Consider the following model Y \sim \mathcal{N}(aX + b, \sigma), where some of the observations Y are left-censored. We can integrate out the unobserved data using normal_lcdf
and we get the following Stan model (C[n] == 0
indicates that the n
th observation is uncensored, and C[n] == 1
indicates that it is left-censored).
// cens_reg.stan
data {
int N;
array[N] real X;
array[N] real Y;
array[N] int C;
}
parameters {
real a;
real b;
real<lower=0> sigma;
}
transformed parameters {
array[N] real log_lik;
for ( n in 1:N ) {
if ( C[n] == 0 ) {
log_lik[n] = normal_lpdf(Y[n] | a * X[n] + b, sigma);
} else {
log_lik[n] = normal_lcdf(Y[n] | a * X[n] + b, sigma);
}
}
}
model {
target += log_lik;
}
I now want to compare this model with other models using PSIS-LOO. However, this leads to “very bad” pareto-k values. These correspond to some of the left-censored observations that are below the observation limit (equal to -0.5). So they have a log-probability close to 0. The following figure shows the (potentially) censored observations (black) and the “ground truth” values (red), together with the fitted linear model (blue). The bottom panel is made with plot_khat
from the arviz
package.
My question is: Does anyone know how to resolve this? Can we just ignore such warnings and trust the loo
results?
This is the python code I used to create the figure:
import cmdstanpy
import arviz as az
import matplotlib.pyplot as plt
import scipy.stats as sts
import numpy as np
sm = cmdstanpy.CmdStanModel(stan_file="cens_reg.stan")
a = 0.4
b = 0.1
sigma = 0.2
N = 100
X = sts.norm.rvs(size=N)
X.sort()
Y_unc = sts.norm.rvs(loc=X, scale=sigma)
lb = -0.5
C = np.array([0 if y >= lb else 1 for y in Y_unc])

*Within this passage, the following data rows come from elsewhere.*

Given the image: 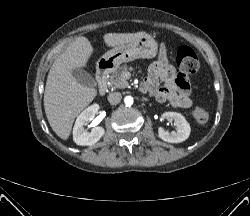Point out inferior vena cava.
<instances>
[{
	"label": "inferior vena cava",
	"instance_id": "inferior-vena-cava-1",
	"mask_svg": "<svg viewBox=\"0 0 250 216\" xmlns=\"http://www.w3.org/2000/svg\"><path fill=\"white\" fill-rule=\"evenodd\" d=\"M122 99V95L120 92H113L108 95V101L110 104L115 105L118 104Z\"/></svg>",
	"mask_w": 250,
	"mask_h": 216
}]
</instances>
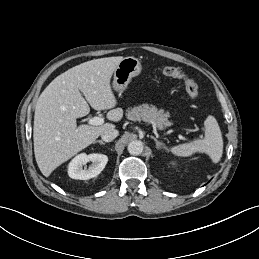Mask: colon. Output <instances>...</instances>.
I'll list each match as a JSON object with an SVG mask.
<instances>
[{
	"label": "colon",
	"instance_id": "1",
	"mask_svg": "<svg viewBox=\"0 0 259 259\" xmlns=\"http://www.w3.org/2000/svg\"><path fill=\"white\" fill-rule=\"evenodd\" d=\"M160 72L166 77L179 79L183 82L185 91L191 100L199 98V87L197 82L186 74L182 69L173 66H162Z\"/></svg>",
	"mask_w": 259,
	"mask_h": 259
}]
</instances>
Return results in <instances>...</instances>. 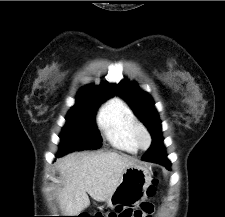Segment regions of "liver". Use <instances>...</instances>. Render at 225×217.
<instances>
[{
	"label": "liver",
	"mask_w": 225,
	"mask_h": 217,
	"mask_svg": "<svg viewBox=\"0 0 225 217\" xmlns=\"http://www.w3.org/2000/svg\"><path fill=\"white\" fill-rule=\"evenodd\" d=\"M135 163L134 158L111 151L68 154L57 165L64 180L58 194L60 208L75 216L90 205L88 194L96 201H109L124 170Z\"/></svg>",
	"instance_id": "6515ba94"
}]
</instances>
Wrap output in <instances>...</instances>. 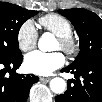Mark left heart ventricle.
<instances>
[{
    "label": "left heart ventricle",
    "instance_id": "left-heart-ventricle-1",
    "mask_svg": "<svg viewBox=\"0 0 102 102\" xmlns=\"http://www.w3.org/2000/svg\"><path fill=\"white\" fill-rule=\"evenodd\" d=\"M55 49L56 50L59 49V43L58 42H56Z\"/></svg>",
    "mask_w": 102,
    "mask_h": 102
}]
</instances>
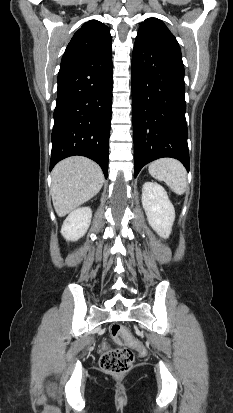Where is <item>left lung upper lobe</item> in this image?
Masks as SVG:
<instances>
[{
    "label": "left lung upper lobe",
    "mask_w": 233,
    "mask_h": 413,
    "mask_svg": "<svg viewBox=\"0 0 233 413\" xmlns=\"http://www.w3.org/2000/svg\"><path fill=\"white\" fill-rule=\"evenodd\" d=\"M157 42L168 45L178 51L180 47L174 35L168 30L166 25L157 18H148L143 22L135 40V43Z\"/></svg>",
    "instance_id": "obj_1"
}]
</instances>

Y = np.array([y if c == 0 else lb for y, c in zip(Y_unc, C)])
sam = sm.sample(data={"X" : X, "Y" : Y, "N" : N, "C" : C})
azsam = az.from_cmdstanpy(sam)
loo = az.loo(azsam)
print(loo)
fig, (ax, bx) = plt.subplots(2, 1, figsize=(7,7))
ax.scatter(X, Y_unc, color='r', s=1, zorder=1)
ax.scatter(X, Y, color='k', s=2, zorder=2)
ax.set_xlabel("X")
ax.set_ylabel("Y")
xs = np.linspace(np.min(X), np.max(X), 100)
a_est = sam.stan_variable("a")
b_est = sam.stan_variable("b")
yss = np.array([[a*x + b for x in xs] for a, b in zip(a_est, b_est)])
lys, mys, uys = np.percentile(yss, axis=0, q=[2.5, 50, 97.5])
ax.plot(xs, mys)
ax.fill_between(xs, lys, uys, alpha=0.3)
az.plot_khat(loo, ax=bx, show_hlines=True)